Dans son sketch, Rachid, Desproges nous parle du racisme qui, en France, touche les Arabes. Le Front National dirigé alors par Jean-Marie Le Pen obtenait alors de plus en plus de voix dans la France socialiste du Président François Mitterrand ( 1981-1995). Et certaines personnes considéraient les Arabes comme des fainéants.  Alors, dans son sketch, Desproges « s’étonne » comme, pour des fainéants, bien des Arabes travaillent dur. Son sketch date des années 80, probablement en 1985 ou en 1986 ( Desproges est mort le 18 avril 1988) à l’époque où les médiathèques n’étaient pas remplacées par internet. Je vous propose de le retrouver…sur internet. Et de l’écouter et de le regarder. Rire, réflexion et émotion sont garantis. Même si la façon de bouger et d’occuper la scène est très différente de celle de Bun Hay Mean. Trente ans séparent les deux humoristes. 

Vers l’oasis :

Hier matin, samedi, je suis allé à la médiathèque de ma ville. En raison de la pandémie, il était possible de s’y rendre de 11h30 à 12H30 ou de 16h30 à 17h30 pour venir y chercher un ouvrage que l’on avait commandé. En temps habituel, les samedis, la médiathèque est ouverte de 10h à 18h.

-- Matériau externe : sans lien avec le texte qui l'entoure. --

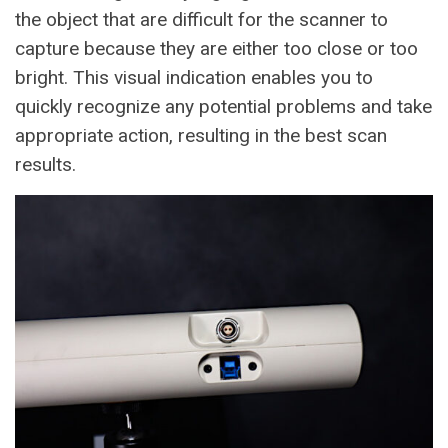
the object that are difficult for the scanner to
capture because they are either too close or too
bright. This visual indication enables you to
quickly recognize any potential problems and take
appropriate action, resulting in the best scan
results.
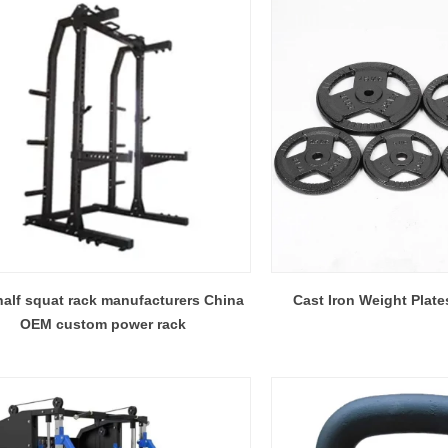
alf squat rack manufacturers China
Cast Iron Weight Plat
OEM custom power rack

Après avoir discuté un peu avec un des bibliothécaires, comme j’avais quelques courses à faire, je me suis offert un petit périple. J’avais sur moi toutes les feuilles d’attestation de déplacement provisoire. Je n’en n’ai pas rempli une seule. J’avais besoin de prendre l’air. J’en avais assez de devoir prendre le temps d’écrire sur une feuille ce que je vais faire. Et quand. Et où. Et pourquoi. Et avec qui. Et dans quelle position. Et pendant combien de temps. Ce que j’écris est très grave car je donne un mauvais exemple de comportement civique en pleine période de pandémie. Mais c’est la première fois que je le fais. Et, surtout, il s’agissait de marcher un peu dans ma ville à l’heure de midi.

Mon masque sur le visage- oui, je porte toujours mon masque sur mon nez et ma bouche lorsque je sors !- j’ai un peu improvisé dans les rues. Jusqu’à arriver devant ce magasin de produits exotiques tenus par des Chinois où je n’étais pas allé depuis une bonne année. Ou plus.

 Photo prise près du Louvre, ce 5 novembre 2020.

Il était ouvert. Cela se voyait d’assez loin avec l’enseigne lumineuse, au dessus du magasin, qui clignotait. Dans notre monde de plus en plus fermé par la peur, voir un magasin ou un lieu ouvert peut donner l’impression de se retrouver devant une oasis. Ce que bien des commerces, bien des pubs, certains programmes politiques, économiques ou religieux nous promettent.  

Sur la droite de « l’oasis », un chien agenouillé et enchaîné. Etait-ce l’un des chiens de l’enfer ? Il avait l’air plutôt gentil. Sauf qu’il n’était pas là, les dernières fois.

Après avoir dit bonjour à la dame, j’ai à peine eu le temps d’aller dans les rayons que celle-ci m’a demandé avec une certaine inquiétude…de mettre du gel hydro-alcoolique sur mes mains. J’ai alors vu le flacon devant elle ainsi que le mot nous invitant à l’utiliser.

Mais il y avait plus. Lors de mes précédentes venues, il suffisait de faire son tour et de choisir ses articles. Là,  il a presque fallu que j’annonce mes intentions d’achat dès le départ. Cela m’a fait penser à de la rapine répétée dont le magasin a pu avoir à se plaindre.

J’ai apparemment su rassurer car, ensuite, la dame m’a laissé fureter entre les étalages.

J’étais devant le rayon des surgelés lorsque je l’ai entendue dire à voix haute :

« Il faut mettre votre masque ! ». Peu après, j’ai vu débouler un homme peut-être d’origine pakistanaise ou bangladaise en tenue traditionnelle longue et sandales. Il est resté peu de temps.

La date de péremption du produit surgelé que je regardais était dépassée de quelques jours : Octobre 2020. J’en ai parlé à la vendeuse. Elle s’en est étonnée. Un peu plus tôt, elle m’avait expliqué qu’en ce moment, ils avaient de moindres approvisionnements.

Elle m’a proposé de me faire un prix. Cinq euros au lieu de six euros quatre vingts.

J’ai accepté.

Franck Unimon, ce dimanche 8 novembre 2020.